Personal information
- Date of birth: 13 May 1955 (age 70)
- Original team(s): Redan (Ballarat FL)
- Height: 191 cm (6 ft 3 in)
- Weight: 87 kg (192 lb)

Playing career^{1}
- Years: Club / Games (Goals)
- 1973–1983: Essendon / 151 (32)
- 1984: Collingwood / 006 0(8)
- Total:  / 157 (40)
- ^{1} Playing statistics correct to the end of 1984.

= Ron Andrews =

Australian rules footballer (born 1955)

Ron Andrews (born 13 May 1955) is a former Australian rules footballer who played with Essendon and Collingwood in the VFL.

Andrews was a centre half-back and had a reputation throughout his career as being a tough and uncompromising player.

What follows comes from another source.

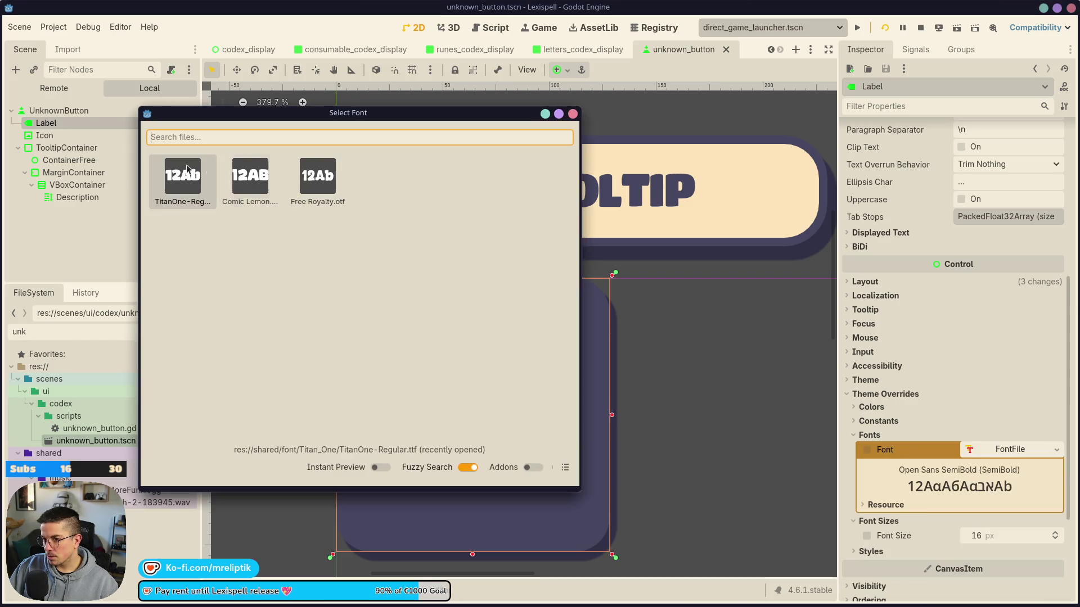
pyautogui.doubleClick(180, 180)
# Set the Label's font size override to 104 px and save
pyautogui.click(651, 446)
pyautogui.click(464, 412)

A regular visitor to the VFL tribunal, he missed a total of 24 games through suspension, with perhaps the most notable suspension coming in the aftermath of the 'Windy Hill Brawl' in 1974. At half-time in that game against Richmond, he king hit an opponent and was subsequently suspended for six weeks.

He played his best football in the late 1970s, finishing second in Essendon's 1976 best and fairest and representing the Victorian interstate team in 1977 and 1978. In the 1982 season he was club captain and led them into the finals before losing to North Melbourne in the Elimination Final.

Andrews crossed to Collingwood in 1984 after missing out on selection in Essendon's Grand Final side the previous September. He remained at Collingwood for just one season and then joined West Adelaide in the SANFL and topped their goalkicking in his first year with 51 goals.